→ **CONSEGNA A**: Ripeti tali e quali le righe delle voci dalla riga che contiene "also new names like SL, OGN, TLM, and" fino alla riga che contiene "cryptos are available", entrambe comprese.

→ **BRANO FORNITO**:
L’obbligo di mantenimento dei figli non viene meno con la detenzione carceraria (Corte di Cassazione, Sezione I Civile, Sentenza 8 maggio 2024, n. 12478).

REPUBBLICA ITALIANA

LA CORTE SUPREMA DI CASSAZIONE

PRIMA SEZIONE CIVILE

Composta dagli Ill.mi Sigg.ri Magistrati:

FRANCESCO ANTONIO GENOVESE  Presidente

MARINA MELONI                                Consigliere – Rel.

CLOTILDE PARISE                                Consigliere

LAURA TRICOMI                                  Consigliere

ALBERTO PAZZI                                   Consigliere

ha pronunciato la seguente

ORDINANZA

sul ricorso iscritto al n. 10966/2023 R.G. proposto da:

(omissis) (omissis), domiciliato rappresentato e difeso dall’avvocato (omissis) (omissis);

-ricorrente-

contro

(omissis) (omissis), domiciliata rappresentata e difesa dall’avvocato (omissis) (omissis);

-controricorrente-

avverso SENTENZA di CORTE D’APPELLO CATANZARO n. 277/2023 depositata il 06/03/2023.

Udita la relazione svolta nella camera di consiglio del 15/02/2024 dal Consigliere dott.ssa MARINA MELONI.

→ **CONSEGNA B**: Riporta il brano sulla pronuncia della Cassazione da "L’obbligo di mantenimento" fino a "2024, n. 12478).", sostituendo "detenzione carceraria" con "pena detentiva".

[Voci di dati salvate]
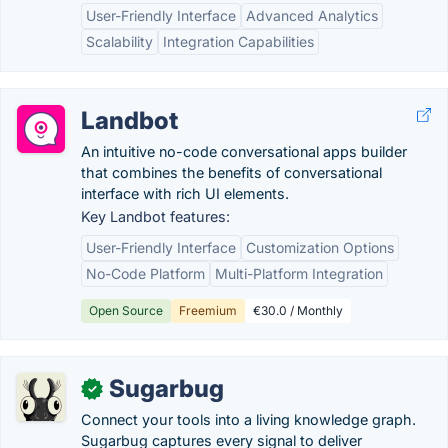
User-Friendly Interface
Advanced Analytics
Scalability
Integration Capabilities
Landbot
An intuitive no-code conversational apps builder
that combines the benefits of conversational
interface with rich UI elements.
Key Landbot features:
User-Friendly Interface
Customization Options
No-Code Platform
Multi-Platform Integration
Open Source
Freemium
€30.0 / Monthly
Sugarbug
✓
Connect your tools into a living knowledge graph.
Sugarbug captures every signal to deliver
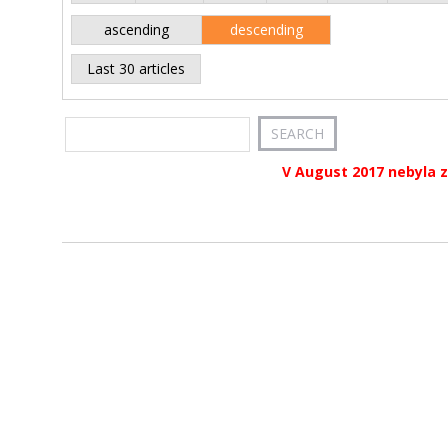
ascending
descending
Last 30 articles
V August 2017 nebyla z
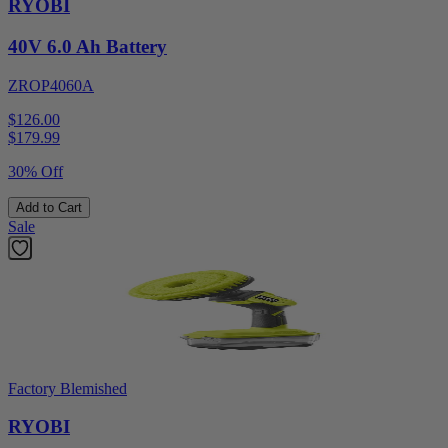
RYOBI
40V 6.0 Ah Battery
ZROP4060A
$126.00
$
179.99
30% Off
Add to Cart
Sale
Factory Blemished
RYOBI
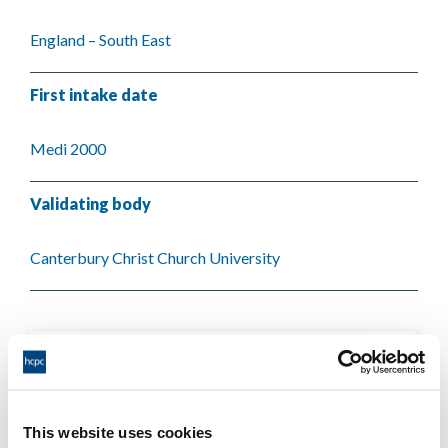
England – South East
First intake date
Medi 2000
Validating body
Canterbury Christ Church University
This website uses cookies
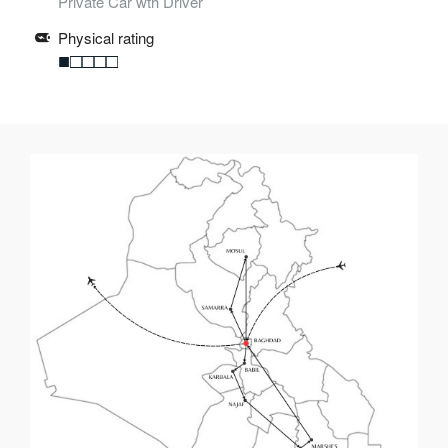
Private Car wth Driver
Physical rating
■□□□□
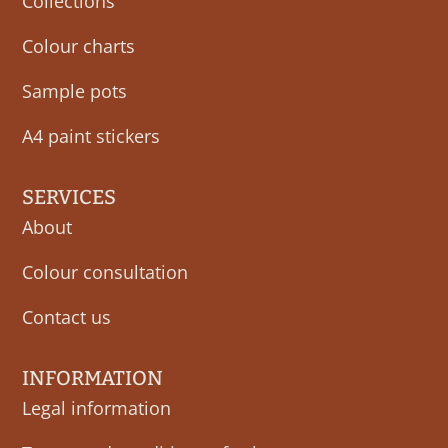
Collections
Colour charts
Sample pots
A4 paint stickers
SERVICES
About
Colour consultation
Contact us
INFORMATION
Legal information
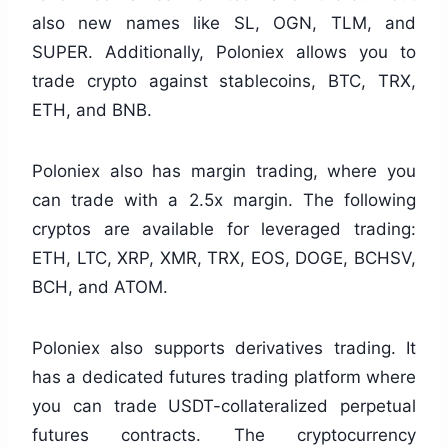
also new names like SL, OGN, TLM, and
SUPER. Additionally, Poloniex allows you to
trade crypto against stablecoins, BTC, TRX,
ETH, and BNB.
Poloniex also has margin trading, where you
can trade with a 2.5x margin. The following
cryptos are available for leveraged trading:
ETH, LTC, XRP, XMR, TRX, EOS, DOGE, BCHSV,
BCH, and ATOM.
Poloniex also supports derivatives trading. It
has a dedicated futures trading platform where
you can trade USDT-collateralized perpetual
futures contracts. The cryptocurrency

--

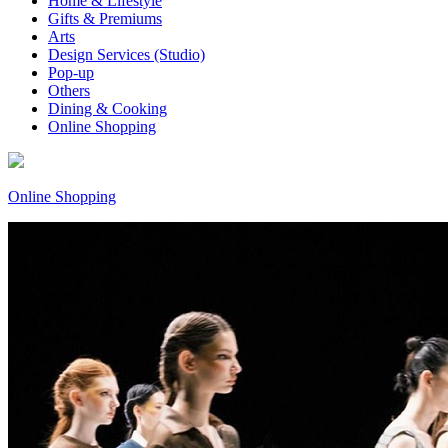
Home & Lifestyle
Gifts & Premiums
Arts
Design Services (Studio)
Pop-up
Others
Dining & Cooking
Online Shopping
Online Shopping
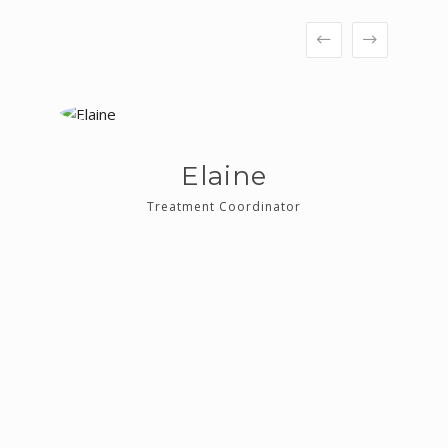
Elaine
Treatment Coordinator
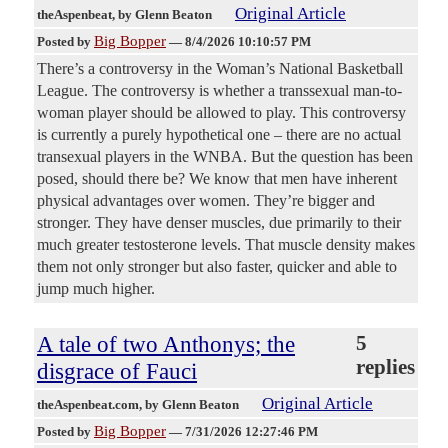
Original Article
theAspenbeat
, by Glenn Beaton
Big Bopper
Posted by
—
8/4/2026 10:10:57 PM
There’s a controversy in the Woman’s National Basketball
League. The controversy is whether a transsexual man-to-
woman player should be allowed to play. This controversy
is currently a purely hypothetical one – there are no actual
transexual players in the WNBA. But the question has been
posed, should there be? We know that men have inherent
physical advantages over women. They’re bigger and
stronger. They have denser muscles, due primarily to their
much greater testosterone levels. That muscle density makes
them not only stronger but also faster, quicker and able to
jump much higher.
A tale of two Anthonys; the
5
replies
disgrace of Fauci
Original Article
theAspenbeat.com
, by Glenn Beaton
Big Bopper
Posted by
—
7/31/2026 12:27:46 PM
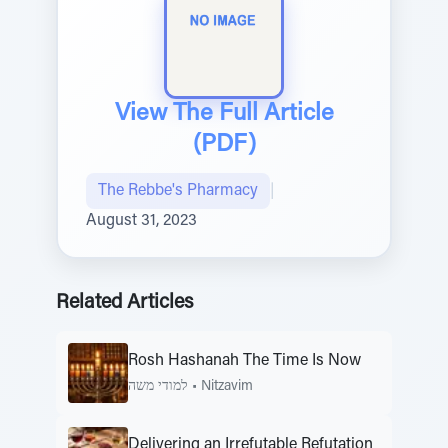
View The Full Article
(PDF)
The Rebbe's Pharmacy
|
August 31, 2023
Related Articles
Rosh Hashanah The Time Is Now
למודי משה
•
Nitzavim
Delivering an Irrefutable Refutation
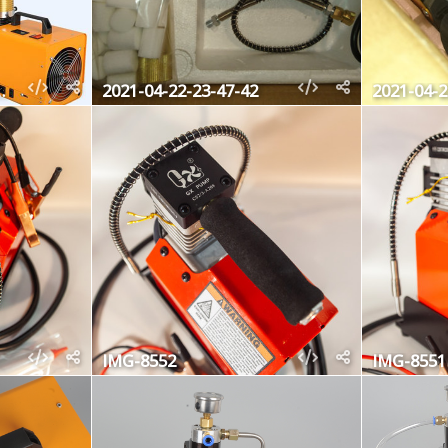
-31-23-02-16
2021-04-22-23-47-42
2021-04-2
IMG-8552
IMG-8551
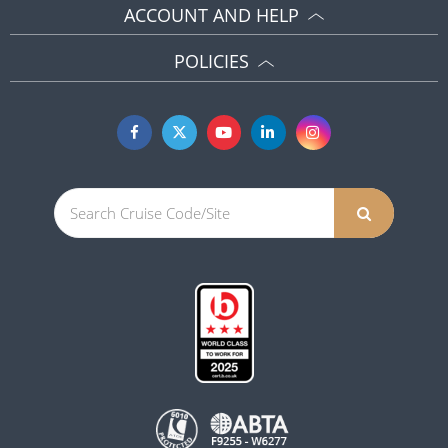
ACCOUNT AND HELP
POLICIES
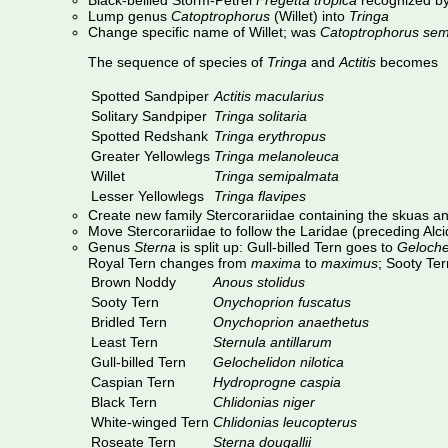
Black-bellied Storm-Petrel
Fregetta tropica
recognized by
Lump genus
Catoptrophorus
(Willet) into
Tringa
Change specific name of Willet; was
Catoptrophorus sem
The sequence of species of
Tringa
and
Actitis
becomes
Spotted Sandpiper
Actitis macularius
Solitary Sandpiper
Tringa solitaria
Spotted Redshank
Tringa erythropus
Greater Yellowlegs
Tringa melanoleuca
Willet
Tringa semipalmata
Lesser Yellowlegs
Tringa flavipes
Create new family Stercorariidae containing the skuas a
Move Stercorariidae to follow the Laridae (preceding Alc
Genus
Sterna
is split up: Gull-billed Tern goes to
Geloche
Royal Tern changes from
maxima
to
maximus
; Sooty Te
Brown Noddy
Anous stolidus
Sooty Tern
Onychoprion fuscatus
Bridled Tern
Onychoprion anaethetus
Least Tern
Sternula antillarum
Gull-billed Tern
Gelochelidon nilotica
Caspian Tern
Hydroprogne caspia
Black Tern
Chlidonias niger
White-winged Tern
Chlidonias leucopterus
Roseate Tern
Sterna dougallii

--

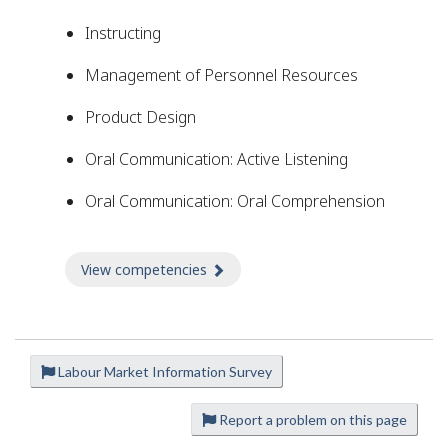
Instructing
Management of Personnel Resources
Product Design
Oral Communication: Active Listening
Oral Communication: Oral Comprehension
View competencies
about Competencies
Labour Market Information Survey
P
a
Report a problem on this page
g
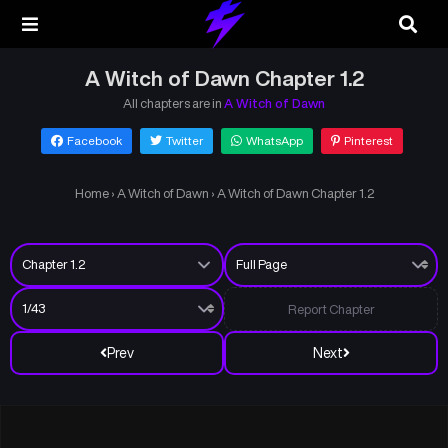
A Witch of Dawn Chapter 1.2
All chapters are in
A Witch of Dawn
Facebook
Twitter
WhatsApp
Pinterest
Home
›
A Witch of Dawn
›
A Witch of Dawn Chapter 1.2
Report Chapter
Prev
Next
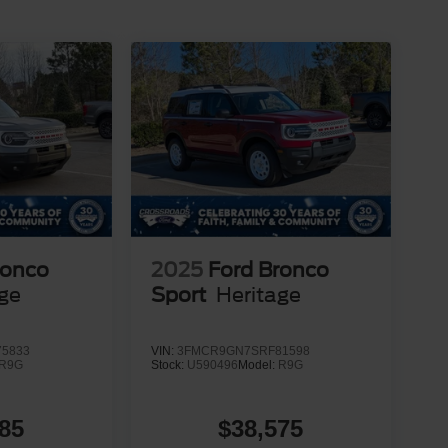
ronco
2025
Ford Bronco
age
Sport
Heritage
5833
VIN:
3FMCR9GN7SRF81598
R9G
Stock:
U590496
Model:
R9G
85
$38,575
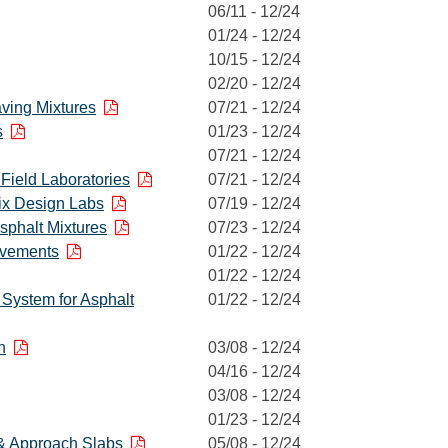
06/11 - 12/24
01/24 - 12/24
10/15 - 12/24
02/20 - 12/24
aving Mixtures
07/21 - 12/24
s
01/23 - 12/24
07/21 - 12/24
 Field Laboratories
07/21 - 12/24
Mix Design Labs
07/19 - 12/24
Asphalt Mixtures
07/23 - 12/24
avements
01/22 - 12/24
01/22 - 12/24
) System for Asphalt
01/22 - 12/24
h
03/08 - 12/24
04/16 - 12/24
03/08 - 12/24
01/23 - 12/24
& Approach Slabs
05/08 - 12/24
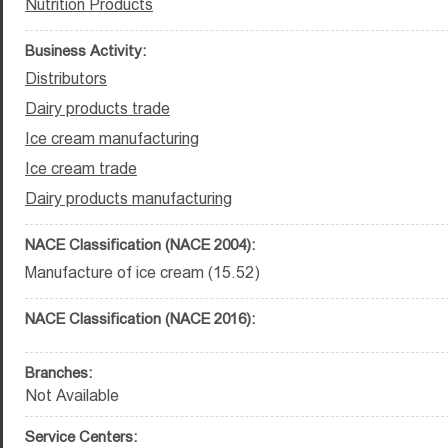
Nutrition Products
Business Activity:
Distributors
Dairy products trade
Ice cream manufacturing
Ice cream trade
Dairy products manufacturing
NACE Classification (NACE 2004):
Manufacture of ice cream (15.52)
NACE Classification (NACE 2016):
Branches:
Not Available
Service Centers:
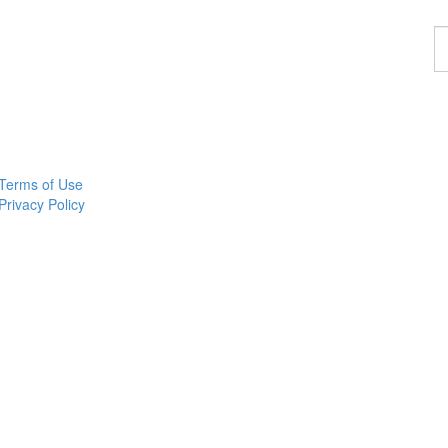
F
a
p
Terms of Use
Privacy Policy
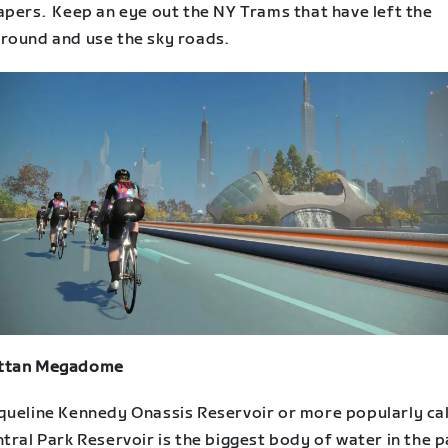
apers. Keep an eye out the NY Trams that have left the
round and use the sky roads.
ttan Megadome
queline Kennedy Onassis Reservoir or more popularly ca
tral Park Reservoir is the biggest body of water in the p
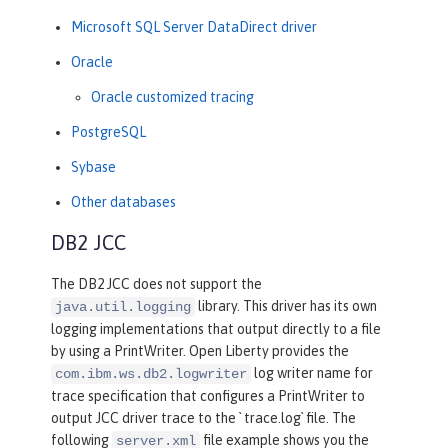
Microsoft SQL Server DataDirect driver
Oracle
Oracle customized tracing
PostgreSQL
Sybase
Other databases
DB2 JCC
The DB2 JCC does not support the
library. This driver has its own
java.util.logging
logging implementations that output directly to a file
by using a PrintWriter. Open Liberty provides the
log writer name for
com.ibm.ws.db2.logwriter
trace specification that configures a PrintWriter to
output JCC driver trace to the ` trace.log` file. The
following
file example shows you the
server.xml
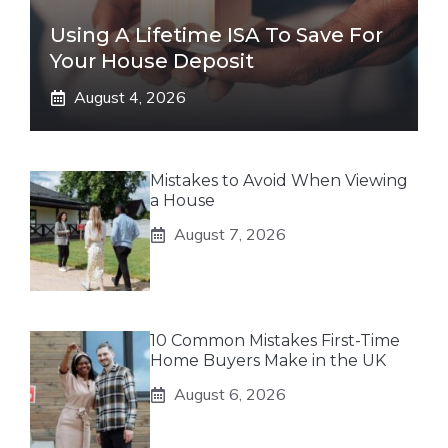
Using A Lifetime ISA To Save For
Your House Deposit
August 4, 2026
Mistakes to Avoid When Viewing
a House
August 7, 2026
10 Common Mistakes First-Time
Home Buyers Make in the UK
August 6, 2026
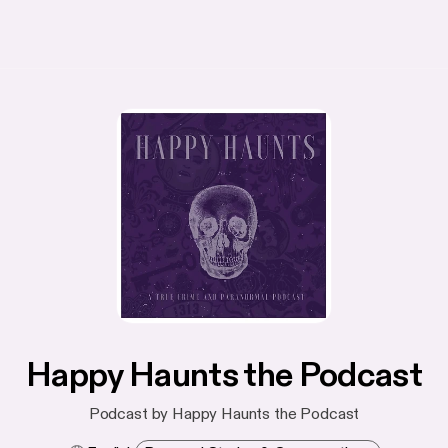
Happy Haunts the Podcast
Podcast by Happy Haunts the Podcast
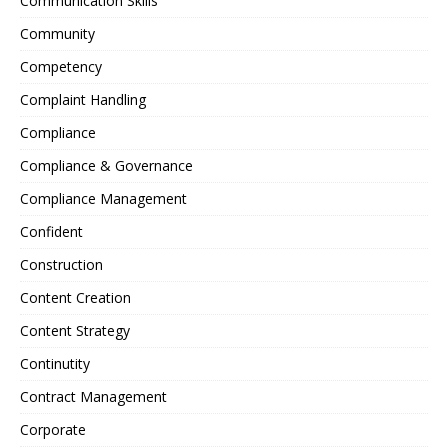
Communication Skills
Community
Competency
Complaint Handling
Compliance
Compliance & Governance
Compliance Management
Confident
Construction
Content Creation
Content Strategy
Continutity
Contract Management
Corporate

→ **SOLUZIONE SVOLTA A**:
also new names like SL, OGN, TLM, and
SUPER. Additionally, Poloniex allows you to
trade crypto against stablecoins, BTC, TRX,
ETH, and BNB.
Poloniex also has margin trading, where you
can trade with a 2.5x margin. The following
cryptos are available for leveraged trading:

→ **SOLUZIONE SVOLTA B**:
L’obbligo di mantenimento dei figli non viene meno con la pena detentiva (Corte di Cassazione, Sezione I Civile, Sentenza 8 maggio 2024, n. 12478).